Table 1: Results of Salmonella typhimurium TA 1535

Testdate:	07.NOV.2000
Method:	Standard plate test
Volume:	100 µL/plate
Strain:	TA 1535
Vehicle:	Water
S9-MIX	WITHOUT S-9 MIX				WITH S-9 MIX (1:9)
Dose/Plate	REV	M	SD	FAC	REV	M	SD	FAC	TITRE
Water	18	21	3	1.0	15	17	2	1.0	28
	21				19				24
	23				17				19
125 µg	20	20	2	1.0	14	14	4	0.8
	18				18
	22				11
625 µg	15	14	1	0.7	19	15	3	0.9
	15				14
	13				13
3125 µg	11	14	3	0.7	13	15	2	0.9
	16				14
	14				17
15625 µg	14	16	3	0.8	12	11	2	0.6	28
	14				12				22
	19				9				16
31250 µg	12	14	5	0.7	10	9	2	0.5	27
	20				11				20
	11				7				28
MNNG - 5.0 µg	539	598	51	28.9
	630
	625
2-AA - 2.5 µg					119	134	15	7.9
					148
					136
(REV = revertants/plate, M = mean, SD = standard deviation, FAC = factor)

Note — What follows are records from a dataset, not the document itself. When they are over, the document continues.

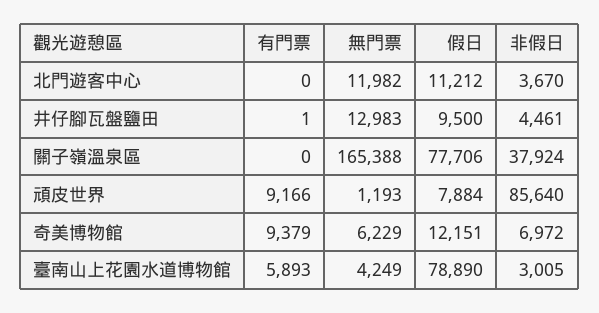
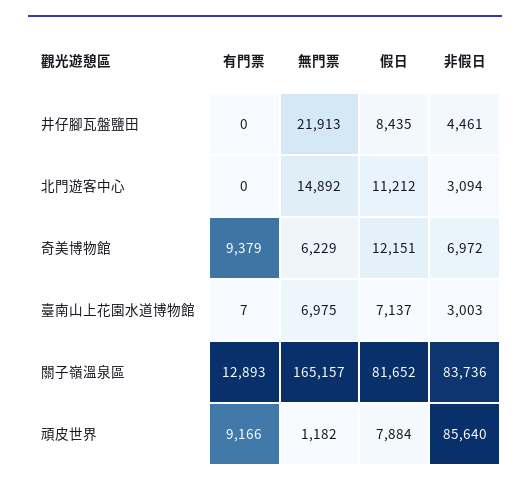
無門票, 北門遊客中心: 11982 -> 14892
非假日, 北門遊客中心: 3670 -> 3094
有門票, 井仔腳瓦盤鹽田: 1 -> 0
無門票, 井仔腳瓦盤鹽田: 12983 -> 21913
假日, 井仔腳瓦盤鹽田: 9500 -> 8435
有門票, 關子嶺溫泉區: 0 -> 12893
無門票, 關子嶺溫泉區: 165388 -> 165157
假日, 關子嶺溫泉區: 77706 -> 81652
非假日, 關子嶺溫泉區: 37924 -> 83736
無門票, 頑皮世界: 1193 -> 1182
有門票, 臺南山上花園水道博物館: 5893 -> 7
無門票, 臺南山上花園水道博物館: 4249 -> 6975
假日, 臺南山上花園水道博物館: 78890 -> 7137
非假日, 臺南山上花園水道博物館: 3005 -> 3003

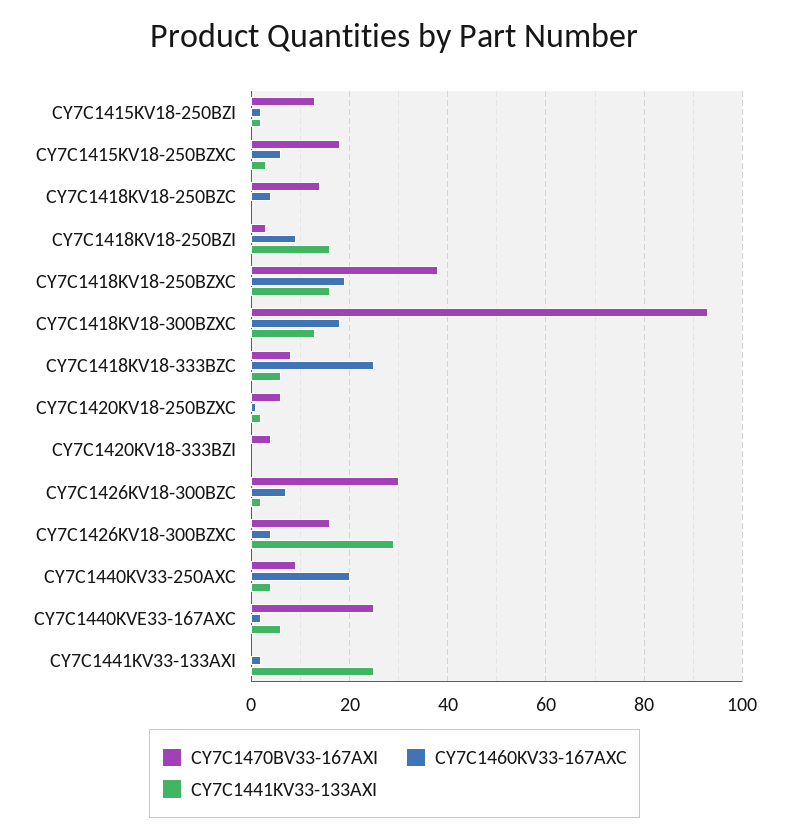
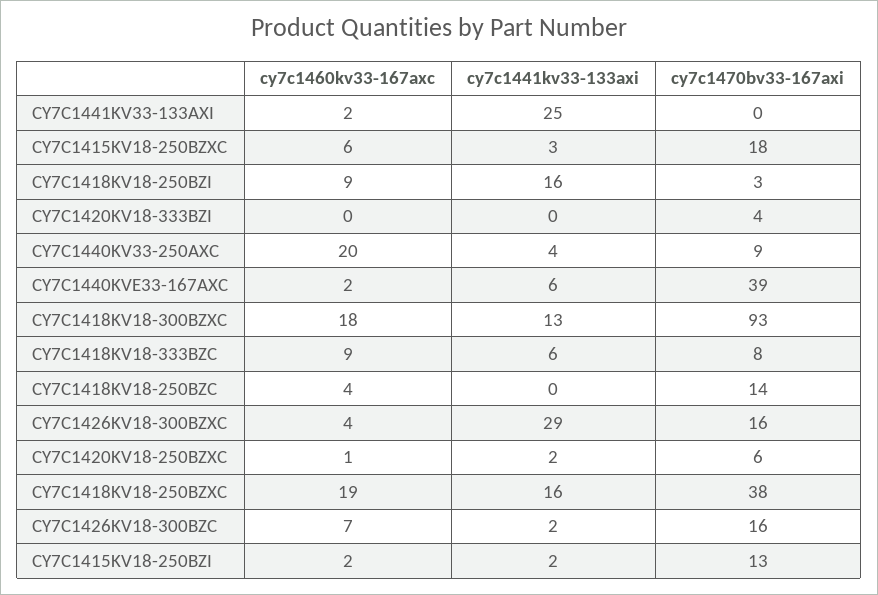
CY7C1460KV33-167AXC, CY7C1418KV18-333BZC: 25 -> 9
CY7C1470BV33-167AXI, CY7C1426KV18-300BZC: 30 -> 16
CY7C1470BV33-167AXI, CY7C1440KVE33-167AXC: 25 -> 39

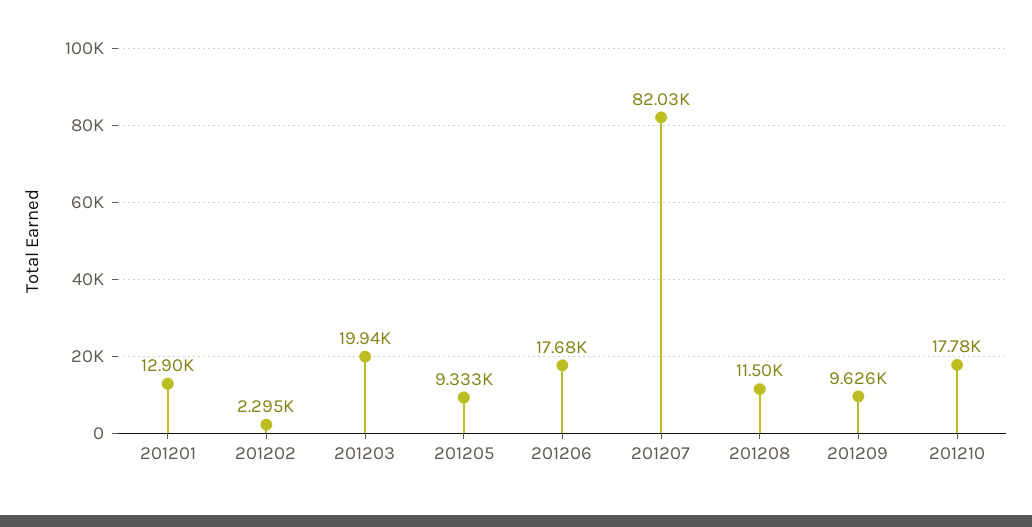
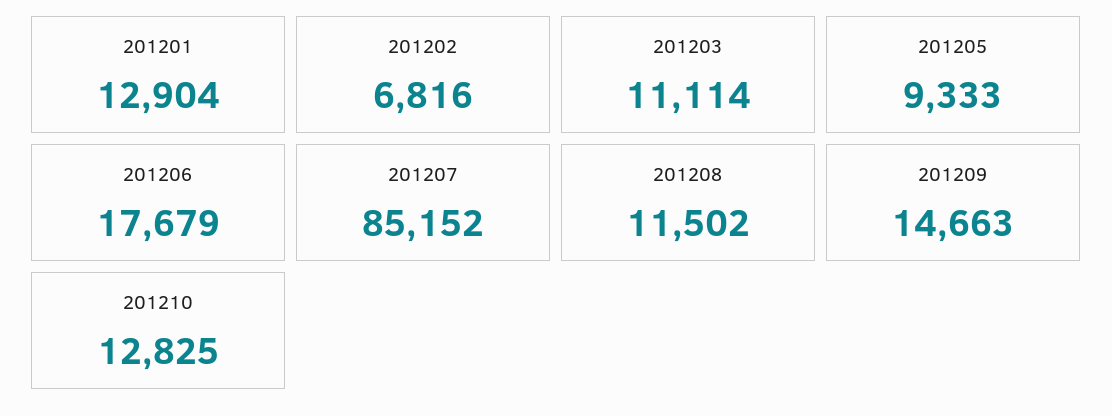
201202: 2295 -> 6816
201203: 19940 -> 11114
201207: 82030 -> 85152
201209: 9626 -> 14663
201210: 17780 -> 12825

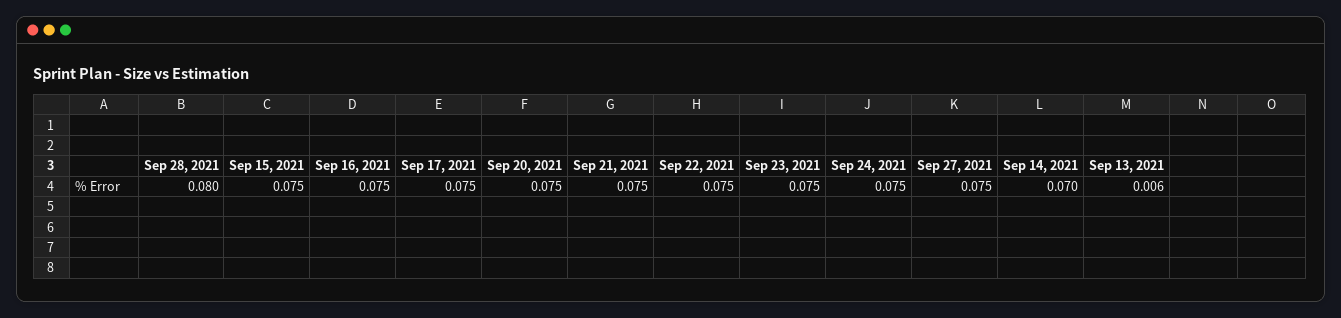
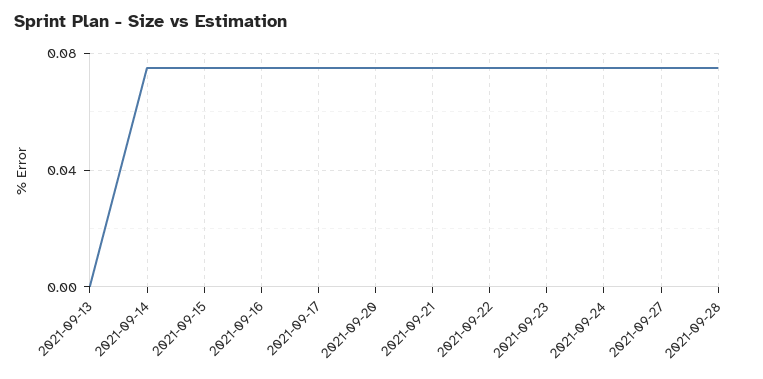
Sep 28, 2021: 0.08 -> 0.075
Sep 14, 2021: 0.07 -> 0.075
Sep 13, 2021: 0.006 -> 0

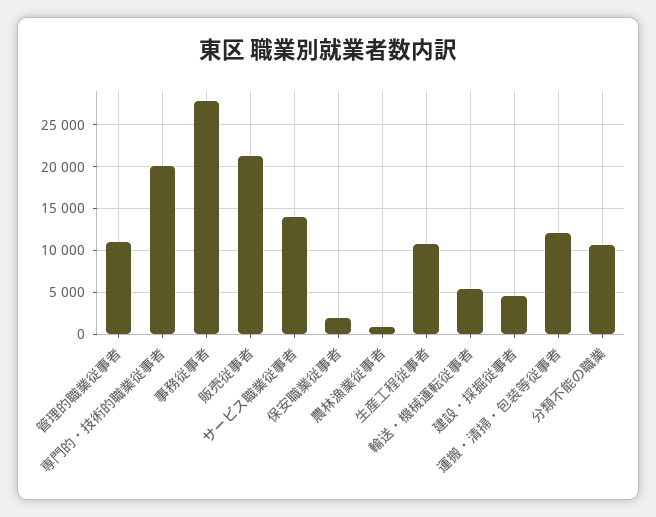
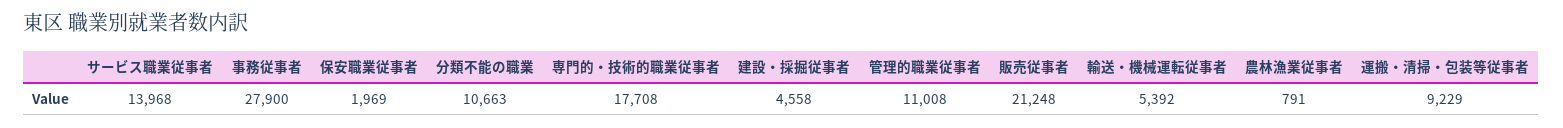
専門的・技術的職業従事者: 20000 -> 17708
生産工程従事者: 11000 -> none
運搬・清掃・包装等従事者: 12000 -> 9229

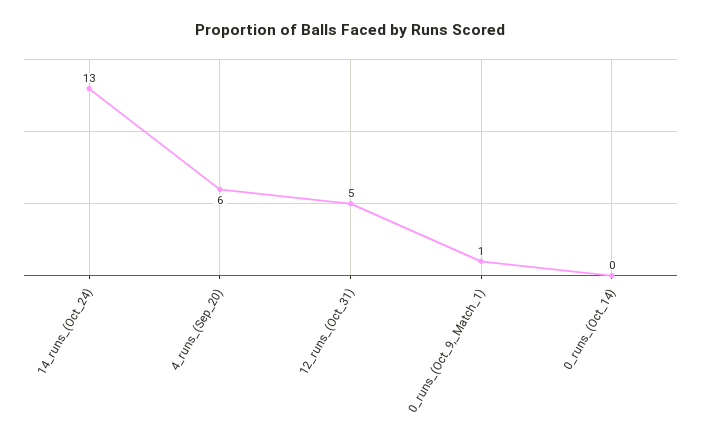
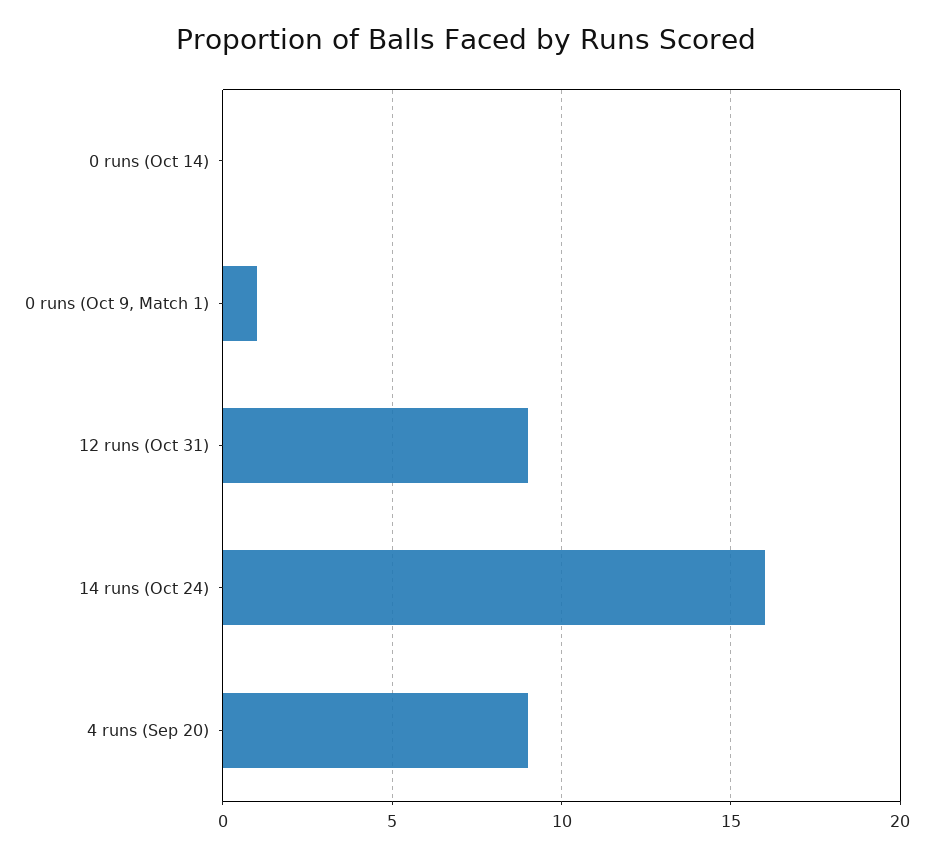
14_runs_(Oct_24): 13 -> 16
4_runs_(Sep_20): 6 -> 9
12_runs_(Oct_31): 5 -> 9

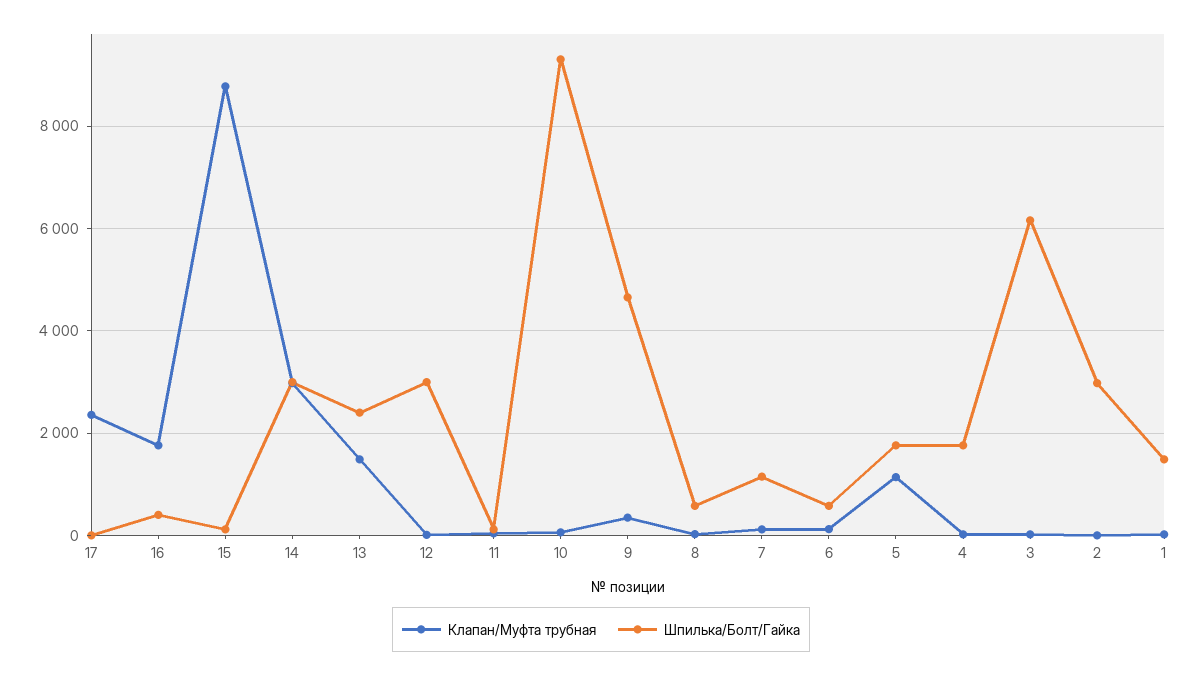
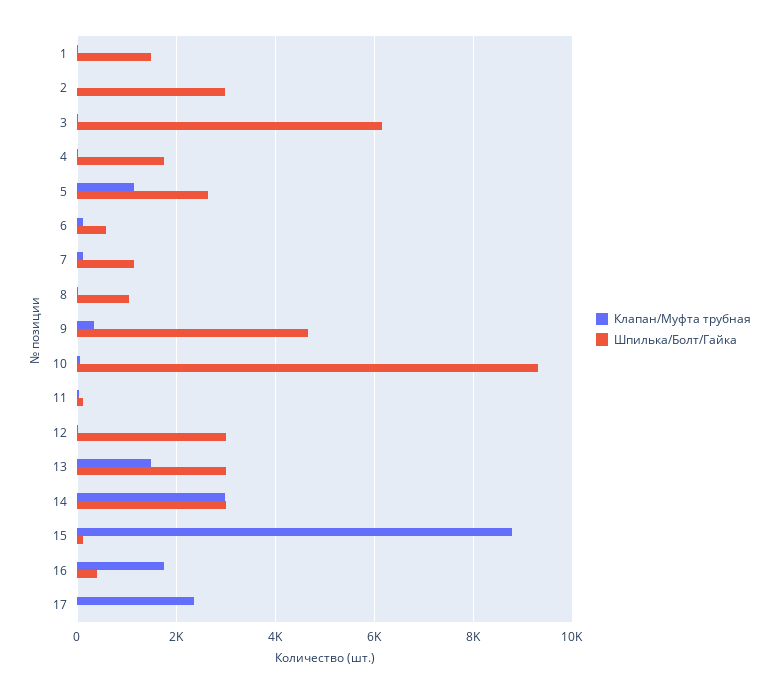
Шпилька/Болт/Гайка, 13: 2400 -> 3000
Шпилька/Болт/Гайка, 8: 600 -> 1000
Шпилька/Болт/Гайка, 5: 1800 -> 2600

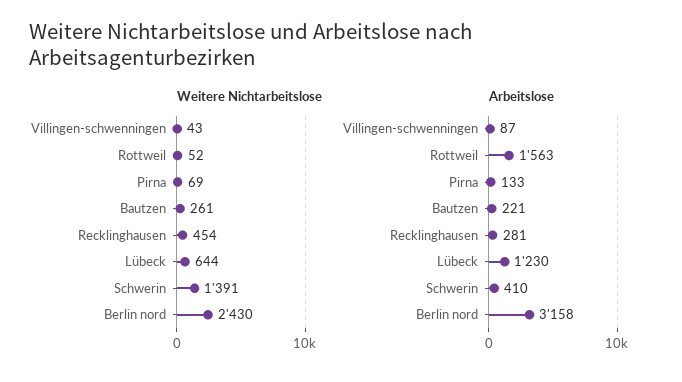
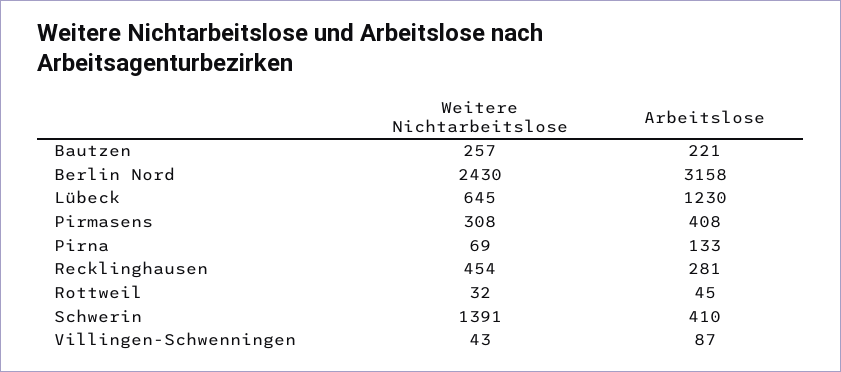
Weitere Nichtarbeitslose, Rottweil: 52 -> 32
Weitere Nichtarbeitslose, Bautzen: 261 -> 257
Weitere Nichtarbeitslose, Lübeck: 644 -> 645
Arbeitslose, Rottweil: 1563 -> 45
Weitere Nichtarbeitslose, Pirmasens: none -> 308
Arbeitslose, Pirmasens: none -> 408

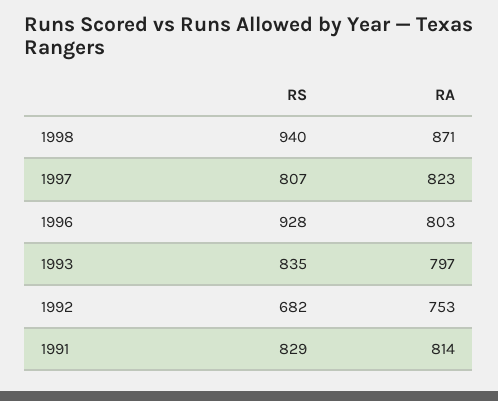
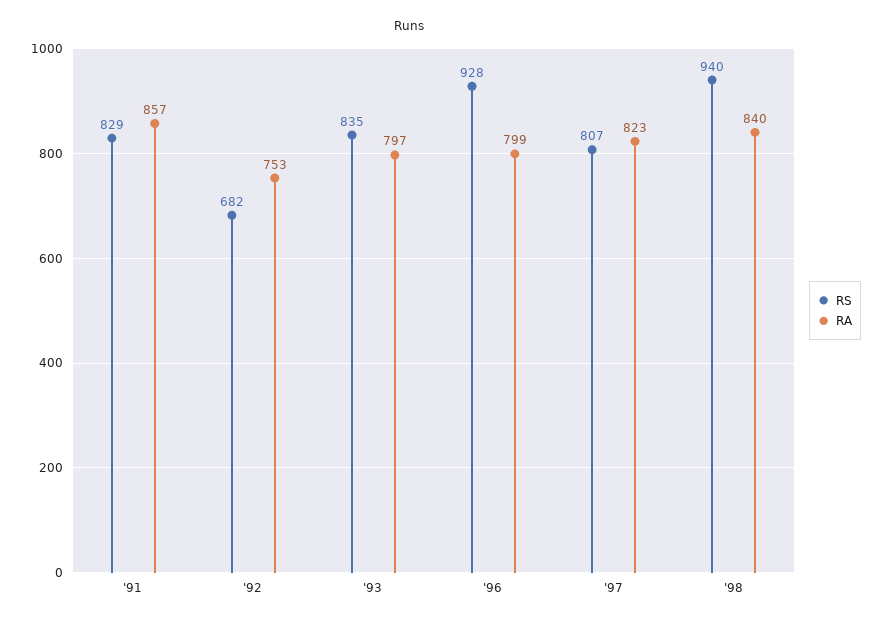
RA, 1998: 871 -> 840
RA, 1996: 803 -> 799
RA, 1991: 814 -> 857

Applicant's summary and conclusion

Conclusions:

Interpretation of results (migrated information):
negative with metabolic activation
negative without metabolic activation

The study is considered as valid OECD Guideline 471 study without deviations and was performed under certificated Good Laboratory Praxis (GLP) and therefore considered to be of the highest quality (reliability Klimisch 1). The test material did not induce an increase in the frequency of revertant colonies in any of the bacterial strains, therefore the test material can be considered as non-mutagenic under these test conditions.

Executive summary:

The test substance 2 -cyano-N-methylacetamide was investigated according to OECD TG471 for its potential to cause gene mutation in Salmonella typhimurium strains (TA98, TA100, TA1537, TA1535 and TA1538) and Escherichia coli WP2 uvrA. The Standard plate test (SPT) as well as the Preincubation test (PIT) were performed with test concentrations of 125 µg - 31,250 µg/plate. Due to the good water solubility of the substance, aqua dest. was used as vehicle. The test was performed with and without a metabolic activation system. For this purpose, the mammalian liver post-mitochondrial fraction (S-9) was prepared (Aroclor induced rat liver S-9 mix). Results: No toxic effects were reported. Up to the highest investigated dose, no relevant increase of the revertant colony numbers was obtained in any Salmonella typhimurium strain as well as in the E.coli strain in comparison with the corresponding controls. In conclusion, it can be stated that during the described mutagenicity test and under the experimental conditions reported, the test material caused neither base-pair substitutions, nor frameshift mutations. Therefore the test results revealed no indication of gene mutagenic activity.